If life had taken a right turn, Joe Paterno would still be enjoying the pleasures of living. Jerry Sandusky would be behind bars.
State College, Pa., would still be Happy Valley, and somebody would have made a movie of what a college haven should be. Never, though, has one pictorial American campus fallen from its pedestal with such a plunge, and with such finality.
Joe Paterno was its father figure. This campus town seemed to have revolved around this singular man, the football coach. Not the president, or a Mr. Chips of this revered institution that lived within itself, and invited the world to drop in and have a visit. To get an eyeful of how it’s done, or how it should be done. How education and the sweaty art of football lived in blissful peace.

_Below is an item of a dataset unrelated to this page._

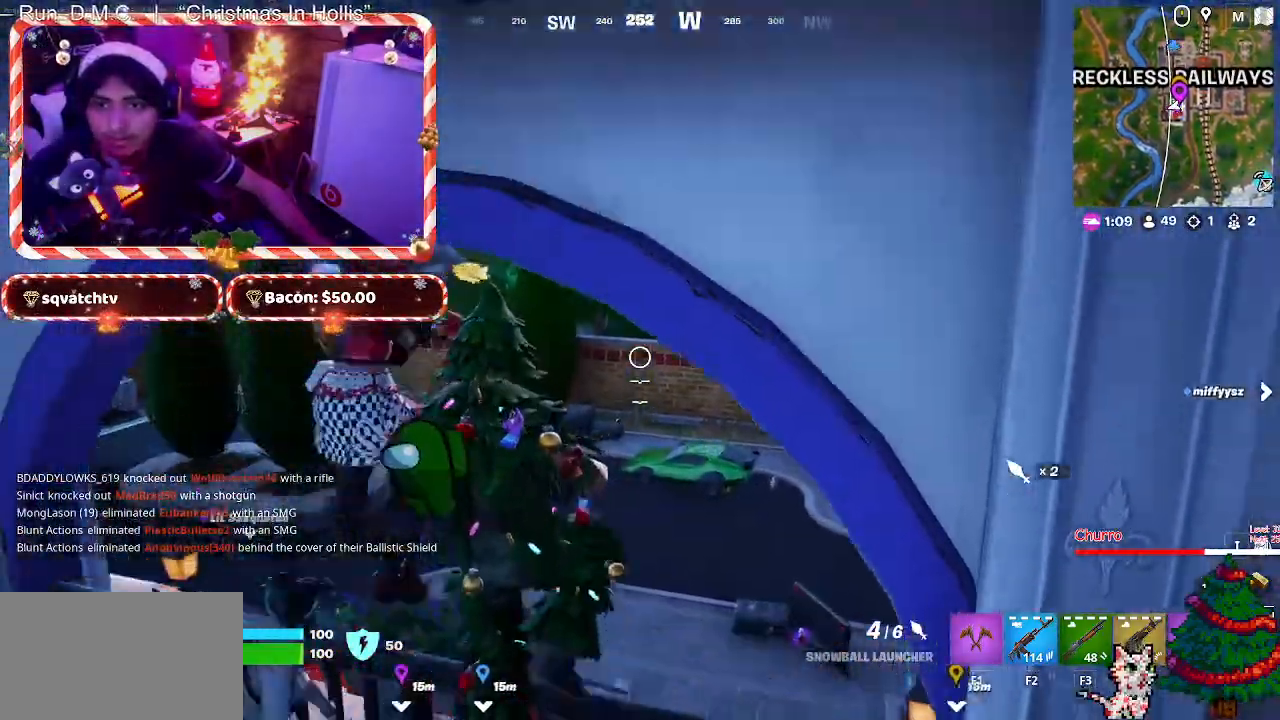
{"keys": ["d", "w"], "mouse": [], "mouse_move": "still", "events": [[33, "w", "down"], [317, "d", "down"]]}
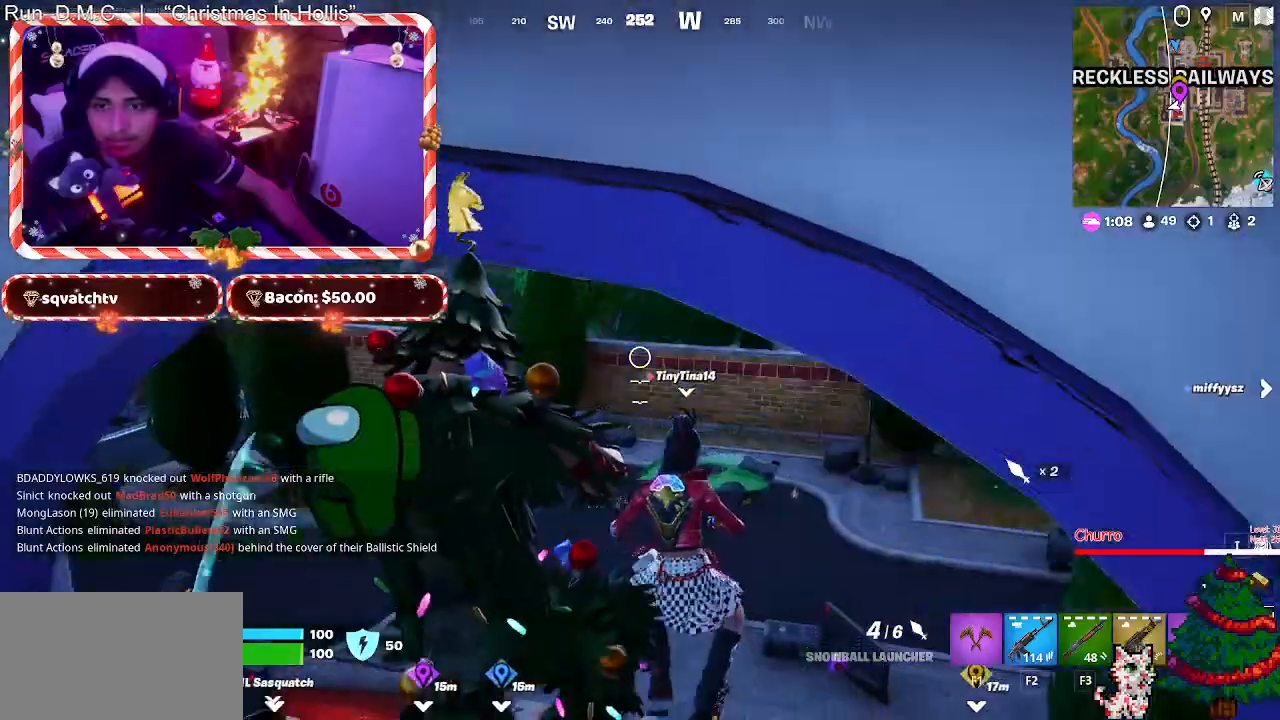
{"keys": ["w"], "mouse": [], "mouse_move": "still", "events": [[183, "d", "up"]]}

The football uniforms sort of said it all. Plain white, dark numbers across the shirts, contrasting black and white. And maybe I’m giving into a flawed memory, but it seems the players wore black high-tops. I’m sure I’m wrong, but it just seems so in memory.
And these Nittany Lions — called so for the Nittany Mountains that sort of stood guard over the town — stand strong in memory for one high moment. They were matched against the gruff, roughneck pack of Miami Hurricanes in what is still called the Fiesta Bowl, I think.
And the guys in plain black and white uniforms took down the brutes from Coral Gables
But I drift. I was privileged to know Joe Paterno fairly well.
To ever have imagined him in such a plight as this is beyond belief — a man brought down by a misplaced loyalty,
The Bobby Dodd Coach of the Year Award is reserved for the college coach who did it right. And as if to prove that we got it right the first time, Paterno is the only coach awarded it twice.
I’ll never forget how just as it appeared when he sat before the Dodd Committee and we realized how firmly he fit the bill.
Joe Paterno grew up in Brooklyn. Schooled at Brown University on a football scholarship, played for Rip Engle as a defensive back — then followed Engle to Penn State as one of his assistant coaches.
The thing was, he did it the right way, which is why so many were crushed when Paterno’s career tripped over one of his assistant coaches.
Jerry Sandusky had been one of his players, so Joe had known him from youth.
Joe’s loyalty to Sandusky brought him down, though it is inconceivable that he should have been that vulnerable. About two years ago we planned to get together, and I have his letter, which said,
”I’ll wait for you to call.” Unfortunately, something intervened.
The call was never made, and I join in the grief that overwhelms the community of State College, and wonder how Joe Paterno’s misplaced judgment could ever have led to such a crashing tragedy. State College will suffer many a year before it becomes Happy Valley again.